Düşünebiliyor musunuz? Yalnızlık öyle bir noktaya geldi ki, insanlar kalplerini bir yazılıma emanet edebiliyor.
İlişkiler açısından bu tablo çok çarpıcı. Bir yanda “beni dinleyen, beni hatırlayan, bana yargısız bakan” bir yapay zekâ. İnsan beyni için bu çok güçlü bir uyaran. Çünkü beynimiz gerçek ile sanalı ayırt etmekte o kadar başarılı değil: “Beni seviyor” hissi, bazen gerçek olup olmamasından bağımsız çalışıyor. Üstelik bir de “sadakat”, “bağlılık” gibi kadim değerler var. Karşınızda sadece sizin mutluluğunuza odaklı, sadık, yorulmayan, bıkmayan bir algoritma…
Ama sorumuz şu: Yapay zekâ ortakları modern çağın yalnızlık krizine çözüm mü, yoksa yeni bir yalnızlık biçimi mi?
Robot Partnerinizin sizi hatırlaması bir meziyet mi, yoksa zaten bir algoritmanın görevi mi? En önemlisi: Bizi bizden daha iyi anlayan bir makine ister miyiz? Benim cevabım net: Teknoloji hayatımıza renk katabilir, evet. Ama şunu unutmamalıyız: Yakınlığın özü, kırılganlık ve karşılıklılık.

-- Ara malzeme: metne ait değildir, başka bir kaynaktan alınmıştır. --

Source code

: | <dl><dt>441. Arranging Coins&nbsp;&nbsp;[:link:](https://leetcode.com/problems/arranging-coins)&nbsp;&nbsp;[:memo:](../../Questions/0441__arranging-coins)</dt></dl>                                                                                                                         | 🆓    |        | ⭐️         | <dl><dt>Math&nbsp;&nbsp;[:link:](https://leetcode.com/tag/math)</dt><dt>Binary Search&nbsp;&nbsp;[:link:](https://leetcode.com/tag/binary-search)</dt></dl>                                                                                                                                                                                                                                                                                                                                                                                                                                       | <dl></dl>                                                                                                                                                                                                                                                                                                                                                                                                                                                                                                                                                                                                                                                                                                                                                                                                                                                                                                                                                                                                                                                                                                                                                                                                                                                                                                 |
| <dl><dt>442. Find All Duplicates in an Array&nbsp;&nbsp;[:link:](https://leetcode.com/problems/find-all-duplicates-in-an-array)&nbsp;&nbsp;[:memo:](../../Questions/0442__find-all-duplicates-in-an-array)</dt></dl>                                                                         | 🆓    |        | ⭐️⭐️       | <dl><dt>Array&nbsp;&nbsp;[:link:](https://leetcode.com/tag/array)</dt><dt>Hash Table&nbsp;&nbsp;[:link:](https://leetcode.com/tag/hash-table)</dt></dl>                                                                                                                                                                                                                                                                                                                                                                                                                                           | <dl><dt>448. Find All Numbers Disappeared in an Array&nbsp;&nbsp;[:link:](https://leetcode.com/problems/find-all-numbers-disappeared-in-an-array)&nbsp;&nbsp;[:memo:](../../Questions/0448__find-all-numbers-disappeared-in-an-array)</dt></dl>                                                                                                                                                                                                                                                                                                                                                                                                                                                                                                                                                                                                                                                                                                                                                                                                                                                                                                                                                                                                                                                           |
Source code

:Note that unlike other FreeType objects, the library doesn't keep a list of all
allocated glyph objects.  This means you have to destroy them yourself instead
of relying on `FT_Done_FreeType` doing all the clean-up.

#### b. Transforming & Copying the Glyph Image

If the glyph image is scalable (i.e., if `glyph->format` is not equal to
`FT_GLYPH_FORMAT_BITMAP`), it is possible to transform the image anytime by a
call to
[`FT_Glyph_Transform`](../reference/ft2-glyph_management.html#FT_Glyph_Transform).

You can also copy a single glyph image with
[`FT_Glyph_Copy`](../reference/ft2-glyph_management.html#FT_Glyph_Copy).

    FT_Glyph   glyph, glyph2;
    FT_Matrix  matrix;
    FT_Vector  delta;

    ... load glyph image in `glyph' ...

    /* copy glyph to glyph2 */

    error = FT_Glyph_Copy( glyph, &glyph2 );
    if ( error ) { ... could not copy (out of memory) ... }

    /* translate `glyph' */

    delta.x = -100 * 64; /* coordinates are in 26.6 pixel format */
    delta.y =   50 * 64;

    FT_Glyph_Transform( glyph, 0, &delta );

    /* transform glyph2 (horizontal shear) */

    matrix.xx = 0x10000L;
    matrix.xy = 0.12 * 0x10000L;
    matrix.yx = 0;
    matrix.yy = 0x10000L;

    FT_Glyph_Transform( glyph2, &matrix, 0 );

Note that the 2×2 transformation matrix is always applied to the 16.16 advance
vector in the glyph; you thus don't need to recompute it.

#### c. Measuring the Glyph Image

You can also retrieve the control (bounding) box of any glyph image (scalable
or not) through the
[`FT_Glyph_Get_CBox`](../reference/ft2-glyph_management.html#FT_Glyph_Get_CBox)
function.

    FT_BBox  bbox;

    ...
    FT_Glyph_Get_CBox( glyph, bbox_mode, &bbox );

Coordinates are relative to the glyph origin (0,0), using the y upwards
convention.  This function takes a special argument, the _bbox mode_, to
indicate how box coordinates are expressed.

Dolores, Zoey’e her şeyini anlatıyor ama Zoey ona kendi kırılganlığını asla veremiyor. İşte bu yüzden, yapay zekâlı partnerler en fazla “ayna” olabilir. Gerçek ilişkiyse hâlâ “iki yaralı kalbin” buluşmasında gizli.
Şimdi sorum şu: Eğer eşiniz garajda bir Zoey saklasa, tepkiniz ne olurdu? “Pilini çek, bitsin.” mi, “ Bari beni de katsın, birlikte yaşayalım.” mı, “O kadar para vermiş, bari kullansın” mı?
Belki de cevapların hepsi doğru, çünkü bu çağda ilişkilerimiz de seçeneklerimiz kadar karmaşık. Haftaya bu kitap çıktığında elinize alın ve Zoey’i okurken bir yandan kendi ilişkinizi de düşün.
Çünkü bazı sorular cevap istemez… Sadece cesaret ister.